Prof. Dr. Gottfried Schiemann
Gesetzestext
(1) Hat der Erblasser die vermachte Sache nur der Gattung nach bestimmt, so ist eine den Verhältnissen des Bedachten entsprechende Sache zu leisten.
(2) Ist die Bestimmung der Sache dem Bedachten oder einem Dritten übertragen, so finden die nach § 2154 für die Wahl des Dritten geltenden Vorschriften Anwendung.
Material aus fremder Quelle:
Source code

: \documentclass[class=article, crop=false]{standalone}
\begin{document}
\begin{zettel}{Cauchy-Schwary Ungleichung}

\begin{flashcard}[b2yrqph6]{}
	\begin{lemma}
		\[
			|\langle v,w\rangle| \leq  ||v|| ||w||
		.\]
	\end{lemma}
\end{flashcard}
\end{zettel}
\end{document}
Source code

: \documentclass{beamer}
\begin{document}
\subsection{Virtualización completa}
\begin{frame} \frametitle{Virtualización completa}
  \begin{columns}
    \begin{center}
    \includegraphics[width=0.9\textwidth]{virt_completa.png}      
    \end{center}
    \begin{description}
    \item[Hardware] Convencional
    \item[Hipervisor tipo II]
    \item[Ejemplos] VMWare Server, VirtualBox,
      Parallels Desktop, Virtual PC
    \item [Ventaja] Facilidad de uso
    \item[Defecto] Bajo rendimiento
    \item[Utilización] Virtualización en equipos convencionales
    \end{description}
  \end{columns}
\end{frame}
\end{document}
(3) Entspricht die von dem Bedachten oder dem Dritten getroffene Bestimmung den Verhältnissen des Bedachten offenbar nicht, so hat der Beschwerte so zu leisten, wie wenn der Erblasser über die Bestimmung der Sache keine Anordnung getroffen hätte.
Rn 1
§ 2155 ist eine Spezialvorschrift zu § 243. Die Bestimmung des Vermächtnisgegenstandes ›der Gattung nach‹ erfolgt durch den Erblasser. Ist dessen Wille nicht eindeutig zu ermitteln, kann sich die Gattungsschuld aus der Verkehrsauffassung ergeben. Anders als beim Vermächtnis nach § 2154 sind nicht schon die in Frage kommenden Gegenstände selbst konkret festgelegt, sondern nur deren Eigenschaft(en). Dabei geht das Gesetz – wie § 243 – von einer Sachschuld aus. Für die gesetzlich nicht geregelten sonstigen Gegenstände wie Rechte und Dienstleistungen hat aber Entspr zu gelten (Bremen ZEV 01, 401; Staud/Schiemann § 243 Rz 44 ff). Andererseits passt § 2155 auf Geldvermächtnisse nicht, wohl aber auf Kryptowährungen. Eine Sonderregelung dafür ist auch überflüssig. Die Besonderheit des § 2155 ggü § 243 liegt va darin, dass nicht Sachen von mittlerer Art und Güte zu leisten sind, sondern – der typischerweise persönlichen Prägung des Vermächtnisrechts gemäß – Sachen (und sonstige Gegenstände), die den Verhältnissen des Bedachten entsprechen. Um dieses Merkmal erfüllen zu können, ist uU die Mitwirkung des Vermächtnisnehmers auch dann erforderlich, wenn ihm nicht gem II Alt 1 die Bestimmung der Sache überlassen worden ist. Der Erblasser kann freilich – und dies wird meistens seinem Willen entspr (zurückhaltend aber Staud/Otte Rz 5) – die Gattung, aus der zu leisten ist, auf den Nachlass beschränken (zB ›10 Flaschen aus meinem Weinkeller‹). Dann steht die Anordnung einem Wahlvermächtnis sehr nahe. § 2155 sollte aber wegen des für den Vermächtnisnehmer günstigeren und individuellen Maßstabes im Zweifel den Vorrang haben.
Rn 2
Hat der Erblasser selbst noch einen der Vermächtnisanordnung entspr Gegenstand auf den Bedachten übertragen, ist § 2169 I mangels ›bestimmten Gegenstandes‹ nicht anzuwenden, so dass das Vermächtnis wirksam bleibt. Auch wenn der Erblasser bei der Zuwendung unter Lebenden die Vermächtnisanordnung vergessen hatte, kann der Bedachte das Vermachte nochmals fordern. Ggü der Annahme einer ›stillschweigenden‹ auflösenden Bedingung der Anordnung oder eines Schuldbefreiungszwecks iSd § 267 bei der vorzeitigen Leistung ist große Vorsicht geboten.
Rn 3
Nach § 243 II hat das Recht zur Bestimmung des Leistungsgegenstandes der Beschwerte. Entspricht ein Angebot nicht den Verhältnissen des Bedachten, kann dieser nicht auf eine von ihm selbst oder dem Gericht zu bestimmende Sache klagen. Er ist auf die Zwangsvollstreckung nach § 884 ZPO oder den Übergang zum Schadensersatz statt der Leistung nach § 893 ZPO verwiesen (zum Ausnahmefall, dass infolge des Bestimmungsmaßstabs nur eine erfüllungsgeeignete Sache übrig geblieben ist, Staud/Otte Rz 8). – Zur Verweisung in II auf § 2154 vgl dort. III bringt die allg Regel wieder zur Anwendung, dass der Beschwerte die Leistungsbestimmung vorzunehmen hat, jedoch nach dem Maßstab des I, nicht nach § 243 I.